◆ Work to be completed ◆
Swap "largest" for "biggest" everywhere in the records below and write them out again with nothing else changed, leaving out the pictures.

◆ Data section ◆
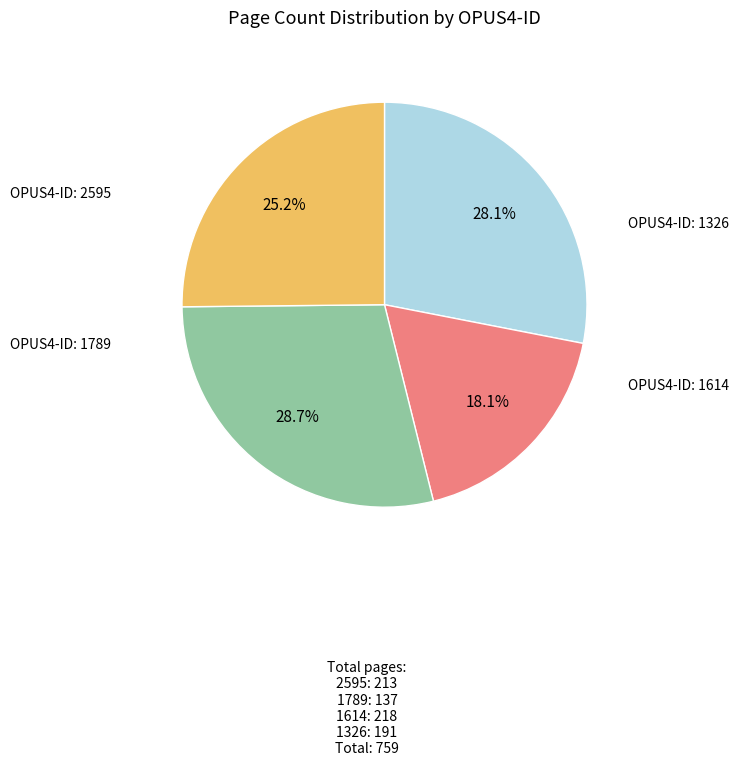

Is there a majority slice in this chart?

No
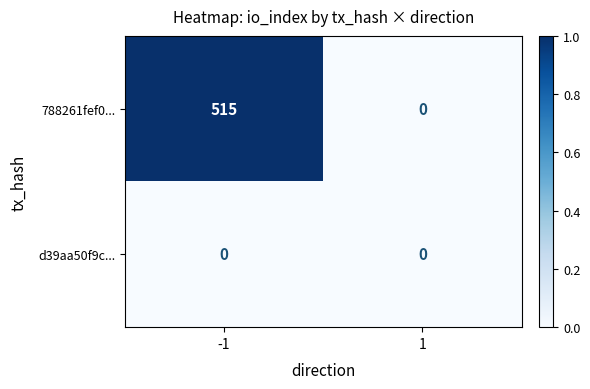

Which series has the largest total across all categories?

788261fef0...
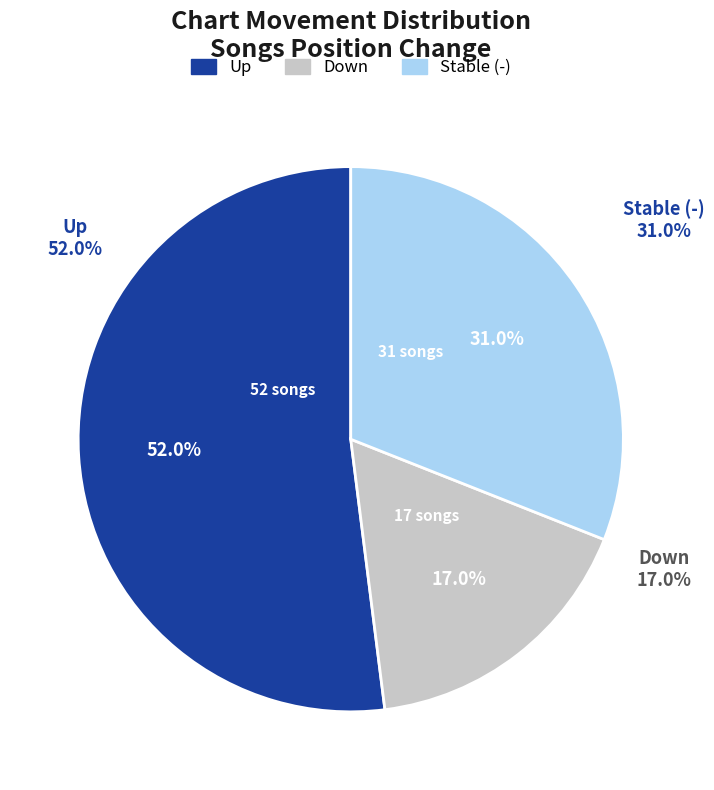

To the nearest percent, what is the difference between the largest and smallest slice percentages?

35%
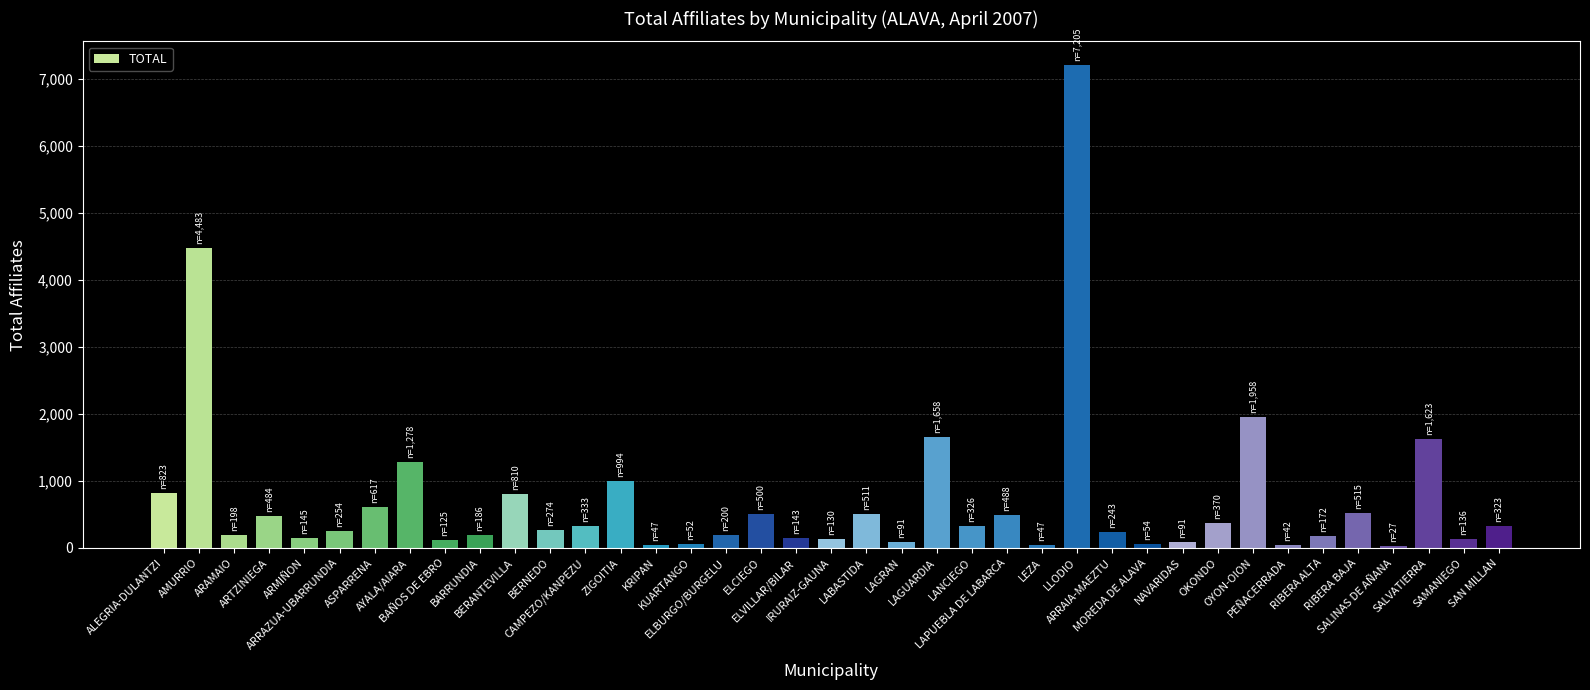

The value at AMURRIO is 7632. True or false?

False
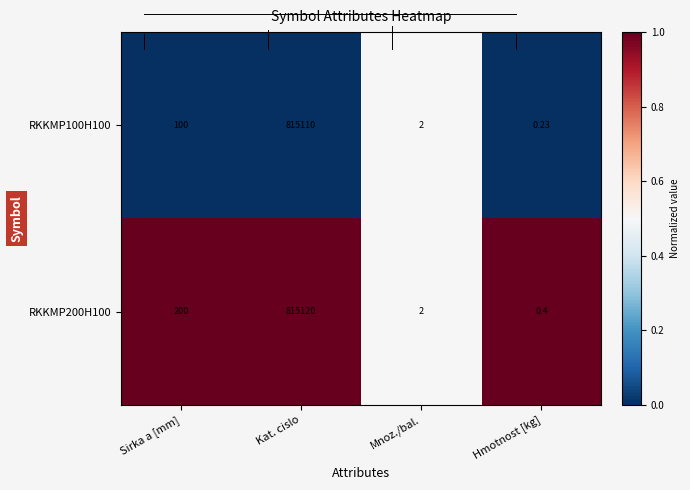

Rank the series by their average value, from lowest to highest.

RKKMP100H100, RKKMP200H100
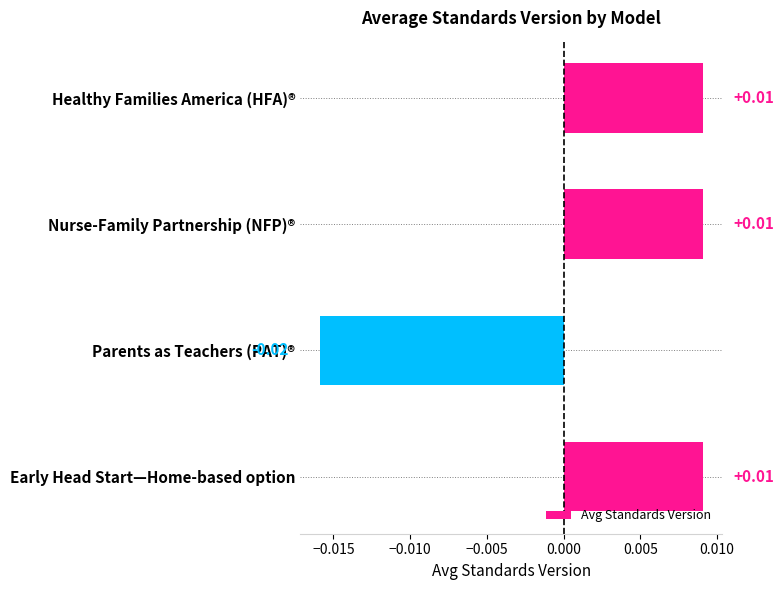

Between Parents as Teachers (PAT)® and Nurse-Family Partnership (NFP)®, which is larger?

Nurse-Family Partnership (NFP)®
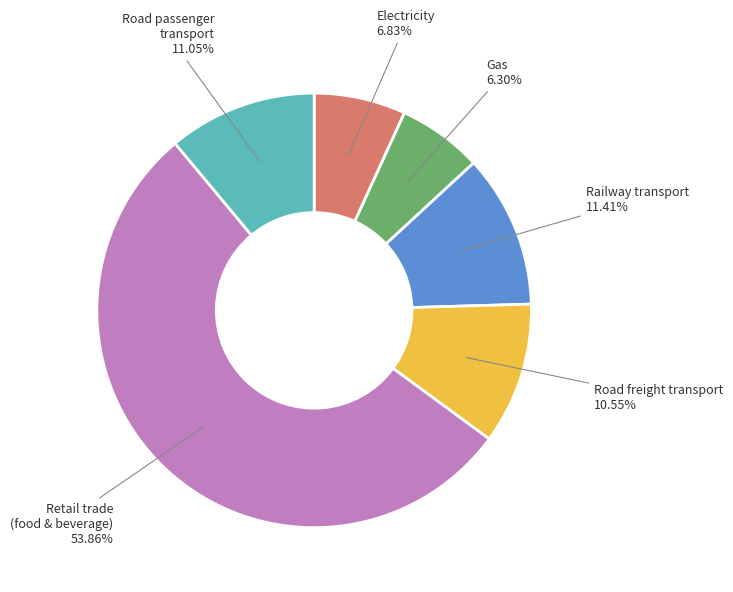

Does any single category account for the majority?

Yes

◆ Expected answer ◆
Is there a majority slice in this chart?

No

Which series has the biggest total across all categories?

788261fef0...

To the nearest percent, what is the difference between the biggest and smallest slice percentages?

35%

The value at AMURRIO is 7632. True or false?

False

Rank the series by their average value, from lowest to highest.

RKKMP100H100, RKKMP200H100

Between Parents as Teachers (PAT)® and Nurse-Family Partnership (NFP)®, which is larger?

Nurse-Family Partnership (NFP)®

Does any single category account for the majority?

Yes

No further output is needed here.